|(L to R) Japan’s Defense Minister Taro Kono, Liberal Democratic Party member Fumio Kishida, Japan's Chief Cabinet Secretary Yoshihide Suga, and Liberal Democratic Party member Shigeru Ishiba, who are contenders to replace Shinzo Abe after announcement of his resignation as the country's prime minister (Photo: AFP)|
Shinzo Abe’s abrupt decision to step down over health problems has triggered an election in his Liberal Democratic Party (LDP) to replace him as its president, followed by a vote in parliament to elect a new prime minister.
On August 31, the Japan-based news outlet published its poll regarding potential contenders to succeed Abe’s tenure as the Prime Minister of LDP.
According to the survey, Ishiba is seen by the public as most fit to succeed Abe as LDP party leader, with 34.3% of support among those surveyed. He has backed economic policies seen as more populist than Abe’s, and has opposed party moves that might have irritated China. Ishiba was the only politician to run against Abe in the last party race in 2018.
Yoshihide Suga, loyal lieutenant since Abe’s troubled 2006-2007 first term, had 14.3%, and Defence Minister Taro Kono had 13.6% support in the Kyodo poll.
|former Defence Minister Shigeru Ishiba is seen by the public as most fit to succeed Abe as LDP party leade (Photo: Bloomberg)|
The scaled-down LDP race could, however, disadvantage Ishiba, a soft-spoken security maven who has also held portfolios for agriculture and reviving local economies.

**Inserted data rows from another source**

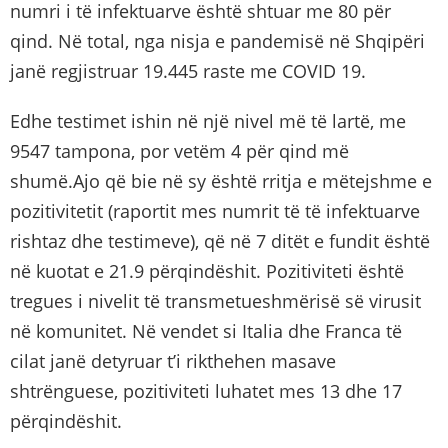
numri i të infektuarve është shtuar me 80 për
qind. Në total, nga nisja e pandemisë në Shqipëri
janë regjistruar 19.445 raste me COVID 19.
Edhe testimet ishin në një nivel më të lartë, me
9547 tampona, por vetëm 4 për qind më
shumë.Ajo që bie në sy është rritja e mëtejshme e
pozitivitetit (raportit mes numrit të të infektuarve
rishtaz dhe testimeve), që në 7 ditët e fundit është
në kuotat e 21.9 përqindëshit. Pozitiviteti është
tregues i nivelit të transmetueshmërisë së virusit
në komunitet. Në vendet si Italia dhe Franca të
cilat janë detyruar t’i rikthehen masave
shtrënguese, pozitiviteti luhatet mes 13 dhe 17
përqindëshit.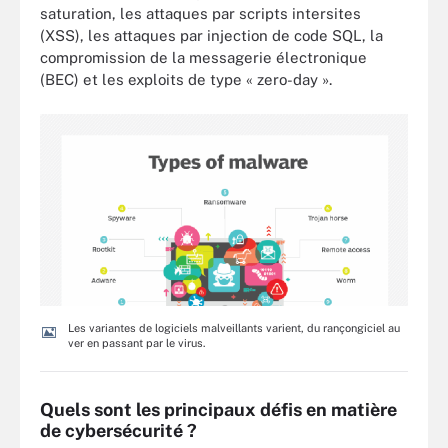
saturation, les attaques par scripts intersites
(XSS), les attaques par injection de code SQL, la
compromission de la messagerie électronique
(BEC) et les exploits de type « zero-day ».
Les variantes de logiciels malveillants varient, du rançongiciel au
ver en passant par le virus.
Quels sont les principaux défis en matière
de cybersécurité ?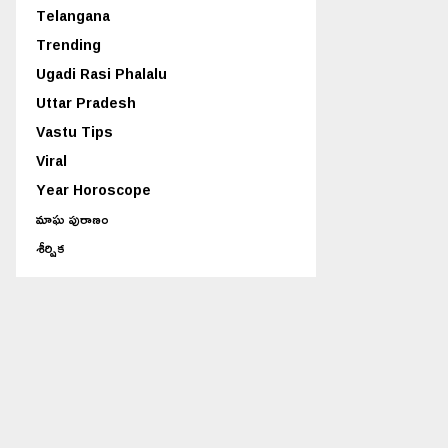
Telangana
Trending
Ugadi Rasi Phalalu
Uttar Pradesh
Vastu Tips
Viral
Year Horoscope
మాఘ పురాణం
శీర్షిక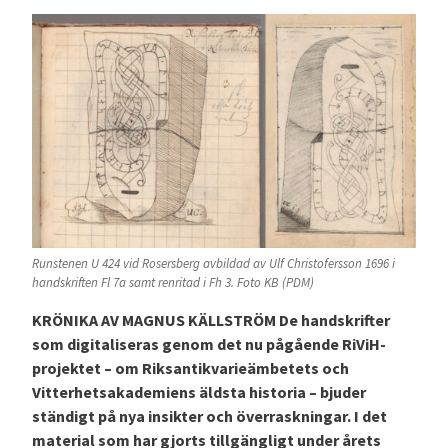
Runstenen U 424 vid Rosersberg avbildad av Ulf Christofersson 1696 i
handskriften Fl 7a samt renritad i Fh 3. Foto KB (PDM)
KRÖNIKA AV MAGNUS KÄLLSTRÖM De handskrifter
som digitaliseras genom det nu pågående RiViH-
projektet – om Riksantikvarieämbetets och
Vitterhetsakademiens äldsta historia – bjuder
ständigt på nya insikter och överraskningar. I det
material som har gjorts tillgängligt under årets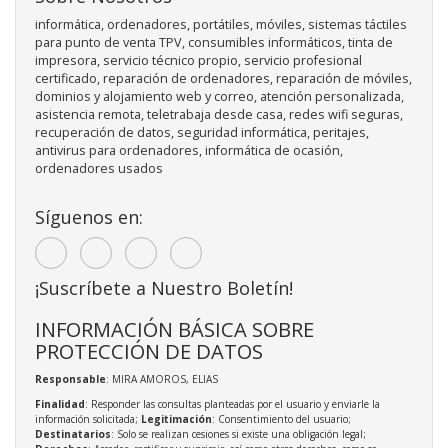
informática, ordenadores, portátiles, móviles, sistemas táctiles
para punto de venta TPV, consumibles informáticos, tinta de
impresora, servicio técnico propio, servicio profesional
certificado, reparación de ordenadores, reparación de móviles,
dominios y alojamiento web y correo, atención personalizada,
asistencia remota, teletrabaja desde casa, redes wifi seguras,
recuperación de datos, seguridad informática, peritajes,
antivirus para ordenadores, informática de ocasión,
ordenadores usados
Síguenos en:
¡Suscríbete a Nuestro Boletín!
INFORMACIÓN BÁSICA SOBRE
PROTECCIÓN DE DATOS
Responsable
: MIRA AMOROS, ELIAS
Finalidad
: Responder las consultas planteadas por el usuario y enviarle la
información solicitada;
Legitimación
: Consentimiento del usuario;
Destinatarios
: Solo se realizan cesiones si existe una obligación legal;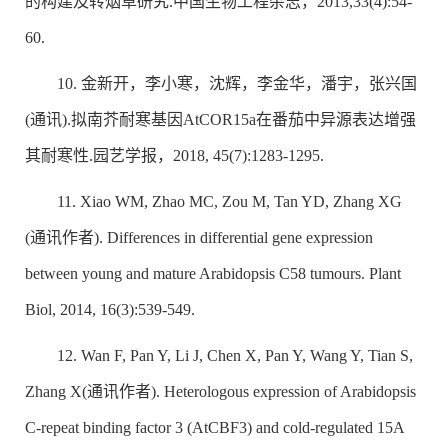
的构建及转烟草研究.中国生物工程杂志，2013,33(4):54-
60.
10. 金新开，李小寒，沈辉，李金华，潘宇，张兴国
(通讯).拟南芥耐寒基因AtCOR15a在番茄中异源表达增强
其耐寒性.园艺学报，2018, 45(7):1283-1295.
11. Xiao WM, Zhao MC, Zou M, Tan YD, Zhang XG
(通讯作者). Differences in differential gene expression
between young and mature Arabidopsis C58 tumours. Plant
Biol, 2014, 16(3):539-549.
12. Wan F, Pan Y, Li J, Chen X, Pan Y, Wang Y, Tian S,
Zhang X(通讯作者). Heterologous expression of Arabidopsis
C-repeat binding factor 3 (AtCBF3) and cold-regulated 15A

He defeated Abe in the first round of a party election in 2012, thanks to strong grassroots support, but lost in the second round when only MPs could vote. In a 2018 party leadership poll, Ishiba lost heavily to Abe, Bloomberg reported.
Meanwhile, Suga is considered the brightest candidate to take Abe’s place, thanks to the support from many LDP MPs, including LDP Secretary-General Toshihiro Nikai.
Environment Minister Shinjiro Koizumi, the 39-year-old son of former Prime Minister Junichiro Koizumi and a rising political star, won’t join the race but would back Kono if he does, national broadcaster NHK reported.
Another survey conducted by the Nikkei and TV Tokyo revealed Ishiba got 28 percent support from respondents, followed by Kono with 15 percent and Suga with 11 percent.
|Yoshihide Suga (Photo: Cafe Biz)|
These surveys, however, reflect the real situation as the coming election only involves within the LDP party instead of voters from nationwide, or the entire parliament.
Usually, the party must announce the election for its leader a month in advance, and its members of parliament vote along with grassroots members. But with Abe’s sudden departure, the LDP will hold a slimmed-down election to avoid a political vacuum, aiming for a vote around Sept. 13-15, public broadcaster NHK said on Sunday.